### Goal of the exercise
Print the full listing once more, exactly as given.
:: Data section
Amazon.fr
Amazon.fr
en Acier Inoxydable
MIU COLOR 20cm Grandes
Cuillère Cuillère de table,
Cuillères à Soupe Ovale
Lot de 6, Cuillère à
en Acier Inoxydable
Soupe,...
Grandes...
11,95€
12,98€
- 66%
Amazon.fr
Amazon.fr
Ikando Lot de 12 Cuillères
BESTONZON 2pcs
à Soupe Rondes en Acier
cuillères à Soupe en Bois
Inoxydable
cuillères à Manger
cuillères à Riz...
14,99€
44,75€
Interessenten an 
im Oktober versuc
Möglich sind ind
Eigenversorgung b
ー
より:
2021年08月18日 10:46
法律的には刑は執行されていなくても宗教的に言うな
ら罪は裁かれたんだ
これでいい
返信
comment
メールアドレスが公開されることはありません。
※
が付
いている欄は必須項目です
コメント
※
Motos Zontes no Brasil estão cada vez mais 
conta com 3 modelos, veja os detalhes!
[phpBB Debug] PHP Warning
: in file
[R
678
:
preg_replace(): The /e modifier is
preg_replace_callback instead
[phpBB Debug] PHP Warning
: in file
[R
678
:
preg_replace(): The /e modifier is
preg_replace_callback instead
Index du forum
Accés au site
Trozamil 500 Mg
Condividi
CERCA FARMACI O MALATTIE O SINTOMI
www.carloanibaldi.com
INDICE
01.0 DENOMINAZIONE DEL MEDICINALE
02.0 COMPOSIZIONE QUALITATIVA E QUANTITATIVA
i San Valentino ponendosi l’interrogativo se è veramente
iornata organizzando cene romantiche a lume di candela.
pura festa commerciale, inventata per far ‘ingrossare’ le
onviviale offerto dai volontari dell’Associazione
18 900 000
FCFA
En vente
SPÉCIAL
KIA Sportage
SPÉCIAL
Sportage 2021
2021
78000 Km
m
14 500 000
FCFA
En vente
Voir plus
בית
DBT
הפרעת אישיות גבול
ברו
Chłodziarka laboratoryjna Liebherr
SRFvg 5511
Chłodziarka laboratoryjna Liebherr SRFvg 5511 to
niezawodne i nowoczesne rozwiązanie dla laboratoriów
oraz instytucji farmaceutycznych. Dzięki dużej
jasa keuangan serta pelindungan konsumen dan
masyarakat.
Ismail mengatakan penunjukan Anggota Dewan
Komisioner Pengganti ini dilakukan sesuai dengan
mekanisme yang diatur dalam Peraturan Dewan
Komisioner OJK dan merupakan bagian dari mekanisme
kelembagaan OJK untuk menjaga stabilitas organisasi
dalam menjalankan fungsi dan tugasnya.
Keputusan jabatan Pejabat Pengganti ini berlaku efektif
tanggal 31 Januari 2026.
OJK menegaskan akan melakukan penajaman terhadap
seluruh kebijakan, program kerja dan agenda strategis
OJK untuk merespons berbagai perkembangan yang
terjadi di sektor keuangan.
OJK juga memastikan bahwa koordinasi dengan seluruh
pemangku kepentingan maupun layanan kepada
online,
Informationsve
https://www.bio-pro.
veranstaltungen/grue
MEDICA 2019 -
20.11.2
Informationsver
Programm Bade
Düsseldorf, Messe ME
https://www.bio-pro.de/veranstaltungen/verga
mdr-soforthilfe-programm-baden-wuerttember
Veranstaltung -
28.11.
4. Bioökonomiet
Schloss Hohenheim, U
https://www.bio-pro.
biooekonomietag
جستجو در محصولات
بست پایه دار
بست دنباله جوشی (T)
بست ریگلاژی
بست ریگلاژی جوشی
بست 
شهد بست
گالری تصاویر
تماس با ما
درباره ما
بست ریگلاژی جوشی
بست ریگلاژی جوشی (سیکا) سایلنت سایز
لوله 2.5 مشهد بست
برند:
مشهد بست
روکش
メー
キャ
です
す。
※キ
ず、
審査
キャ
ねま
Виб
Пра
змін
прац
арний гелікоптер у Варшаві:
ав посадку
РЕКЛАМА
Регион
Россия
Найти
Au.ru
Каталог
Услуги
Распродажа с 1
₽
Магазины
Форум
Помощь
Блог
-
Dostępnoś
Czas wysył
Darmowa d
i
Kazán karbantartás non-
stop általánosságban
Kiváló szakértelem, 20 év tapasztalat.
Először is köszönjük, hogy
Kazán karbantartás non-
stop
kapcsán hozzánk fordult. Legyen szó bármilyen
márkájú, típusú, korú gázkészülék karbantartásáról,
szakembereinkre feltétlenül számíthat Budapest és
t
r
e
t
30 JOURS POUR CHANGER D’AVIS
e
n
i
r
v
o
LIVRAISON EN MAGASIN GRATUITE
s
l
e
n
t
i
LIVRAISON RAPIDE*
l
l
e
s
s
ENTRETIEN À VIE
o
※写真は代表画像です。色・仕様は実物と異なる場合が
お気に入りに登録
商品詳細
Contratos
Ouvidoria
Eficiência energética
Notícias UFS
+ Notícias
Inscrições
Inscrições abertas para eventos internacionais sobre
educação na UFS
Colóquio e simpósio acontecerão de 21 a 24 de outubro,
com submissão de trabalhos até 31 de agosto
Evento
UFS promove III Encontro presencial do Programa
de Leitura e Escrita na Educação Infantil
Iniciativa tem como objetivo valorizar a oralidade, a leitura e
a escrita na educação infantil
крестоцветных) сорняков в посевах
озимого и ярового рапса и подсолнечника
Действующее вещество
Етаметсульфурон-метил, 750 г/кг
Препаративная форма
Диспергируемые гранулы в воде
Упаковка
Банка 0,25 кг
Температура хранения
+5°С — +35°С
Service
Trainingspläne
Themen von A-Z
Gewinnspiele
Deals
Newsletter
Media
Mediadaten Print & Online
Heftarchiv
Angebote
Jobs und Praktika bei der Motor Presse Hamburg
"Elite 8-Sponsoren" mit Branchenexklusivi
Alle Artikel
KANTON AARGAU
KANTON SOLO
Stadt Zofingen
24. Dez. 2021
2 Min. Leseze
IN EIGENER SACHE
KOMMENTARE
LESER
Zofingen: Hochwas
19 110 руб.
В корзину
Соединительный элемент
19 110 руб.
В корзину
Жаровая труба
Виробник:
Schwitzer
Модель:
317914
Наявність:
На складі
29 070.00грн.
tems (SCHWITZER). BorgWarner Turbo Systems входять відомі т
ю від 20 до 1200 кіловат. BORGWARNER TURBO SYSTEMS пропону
::::
### Exercise output
Amazon.fr
Amazon.fr
en Acier Inoxydable
MIU COLOR 20cm Grandes
Cuillère Cuillère de table,
Cuillères à Soupe Ovale
Lot de 6, Cuillère à
en Acier Inoxydable
Soupe,...
Grandes...
11,95€
12,98€
- 66%
Amazon.fr
Amazon.fr
Ikando Lot de 12 Cuillères
BESTONZON 2pcs
à Soupe Rondes en Acier
cuillères à Soupe en Bois
Inoxydable
cuillères à Manger
cuillères à Riz...
14,99€
44,75€
Interessenten an 
im Oktober versuc
Möglich sind ind
Eigenversorgung b
ー
より:
2021年08月18日 10:46
法律的には刑は執行されていなくても宗教的に言うな
ら罪は裁かれたんだ
これでいい
返信
comment
メールアドレスが公開されることはありません。
※
が付
いている欄は必須項目です
コメント
※
Motos Zontes no Brasil estão cada vez mais 
conta com 3 modelos, veja os detalhes!
[phpBB Debug] PHP Warning
: in file
[R
678
:
preg_replace(): The /e modifier is
preg_replace_callback instead
[phpBB Debug] PHP Warning
: in file
[R
678
:
preg_replace(): The /e modifier is
preg_replace_callback instead
Index du forum
Accés au site
Trozamil 500 Mg
Condividi
CERCA FARMACI O MALATTIE O SINTOMI
www.carloanibaldi.com
INDICE
01.0 DENOMINAZIONE DEL MEDICINALE
02.0 COMPOSIZIONE QUALITATIVA E QUANTITATIVA
i San Valentino ponendosi l’interrogativo se è veramente
iornata organizzando cene romantiche a lume di candela.
pura festa commerciale, inventata per far ‘ingrossare’ le
onviviale offerto dai volontari dell’Associazione
18 900 000
FCFA
En vente
SPÉCIAL
KIA Sportage
SPÉCIAL
Sportage 2021
2021
78000 Km
m
14 500 000
FCFA
En vente
Voir plus
בית
DBT
הפרעת אישיות גבול
ברו
Chłodziarka laboratoryjna Liebherr
SRFvg 5511
Chłodziarka laboratoryjna Liebherr SRFvg 5511 to
niezawodne i nowoczesne rozwiązanie dla laboratoriów
oraz instytucji farmaceutycznych. Dzięki dużej
jasa keuangan serta pelindungan konsumen dan
masyarakat.
Ismail mengatakan penunjukan Anggota Dewan
Komisioner Pengganti ini dilakukan sesuai dengan
mekanisme yang diatur dalam Peraturan Dewan
Komisioner OJK dan merupakan bagian dari mekanisme
kelembagaan OJK untuk menjaga stabilitas organisasi
dalam menjalankan fungsi dan tugasnya.
Keputusan jabatan Pejabat Pengganti ini berlaku efektif
tanggal 31 Januari 2026.
OJK menegaskan akan melakukan penajaman terhadap
seluruh kebijakan, program kerja dan agenda strategis
OJK untuk merespons berbagai perkembangan yang
terjadi di sektor keuangan.
OJK juga memastikan bahwa koordinasi dengan seluruh
pemangku kepentingan maupun layanan kepada
online,
Informationsve
https://www.bio-pro.
veranstaltungen/grue
MEDICA 2019 -
20.11.2
Informationsver
Programm Bade
Düsseldorf, Messe ME
https://www.bio-pro.de/veranstaltungen/verga
mdr-soforthilfe-programm-baden-wuerttember
Veranstaltung -
28.11.
4. Bioökonomiet
Schloss Hohenheim, U
https://www.bio-pro.
biooekonomietag
جستجو در محصولات
بست پایه دار
بست دنباله جوشی (T)
بست ریگلاژی
بست ریگلاژی جوشی
بست 
شهد بست
گالری تصاویر
تماس با ما
درباره ما
بست ریگلاژی جوشی
بست ریگلاژی جوشی (سیکا) سایلنت سایز
لوله 2.5 مشهد بست
برند:
مشهد بست
روکش
メー
キャ
です
す。
※キ
ず、
審査
キャ
ねま
Виб
Пра
змін
прац
арний гелікоптер у Варшаві:
ав посадку
РЕКЛАМА
Регион
Россия
Найти
Au.ru
Каталог
Услуги
Распродажа с 1
₽
Магазины
Форум
Помощь
Блог
-
Dostępnoś
Czas wysył
Darmowa d
i
Kazán karbantartás non-
stop általánosságban
Kiváló szakértelem, 20 év tapasztalat.
Először is köszönjük, hogy
Kazán karbantartás non-
stop
kapcsán hozzánk fordult. Legyen szó bármilyen
márkájú, típusú, korú gázkészülék karbantartásáról,
szakembereinkre feltétlenül számíthat Budapest és
t
r
e
t
30 JOURS POUR CHANGER D’AVIS
e
n
i
r
v
o
LIVRAISON EN MAGASIN GRATUITE
s
l
e
n
t
i
LIVRAISON RAPIDE*
l
l
e
s
s
ENTRETIEN À VIE
o
※写真は代表画像です。色・仕様は実物と異なる場合が
お気に入りに登録
商品詳細
Contratos
Ouvidoria
Eficiência energética
Notícias UFS
+ Notícias
Inscrições
Inscrições abertas para eventos internacionais sobre
educação na UFS
Colóquio e simpósio acontecerão de 21 a 24 de outubro,
com submissão de trabalhos até 31 de agosto
Evento
UFS promove III Encontro presencial do Programa
de Leitura e Escrita na Educação Infantil
Iniciativa tem como objetivo valorizar a oralidade, a leitura e
a escrita na educação infantil
крестоцветных) сорняков в посевах
озимого и ярового рапса и подсолнечника
Действующее вещество
Етаметсульфурон-метил, 750 г/кг
Препаративная форма
Диспергируемые гранулы в воде
Упаковка
Банка 0,25 кг
Температура хранения
+5°С — +35°С
Service
Trainingspläne
Themen von A-Z
Gewinnspiele
Deals
Newsletter
Media
Mediadaten Print & Online
Heftarchiv
Angebote
Jobs und Praktika bei der Motor Presse Hamburg
"Elite 8-Sponsoren" mit Branchenexklusivi
Alle Artikel
KANTON AARGAU
KANTON SOLO
Stadt Zofingen
24. Dez. 2021
2 Min. Leseze
IN EIGENER SACHE
KOMMENTARE
LESER
Zofingen: Hochwas
19 110 руб.
В корзину
Соединительный элемент
19 110 руб.
В корзину
Жаровая труба
Виробник:
Schwitzer
Модель:
317914
Наявність:
На складі
29 070.00грн.
tems (SCHWITZER). BorgWarner Turbo Systems входять відомі т
ю від 20 до 1200 кіловат. BORGWARNER TURBO SYSTEMS пропону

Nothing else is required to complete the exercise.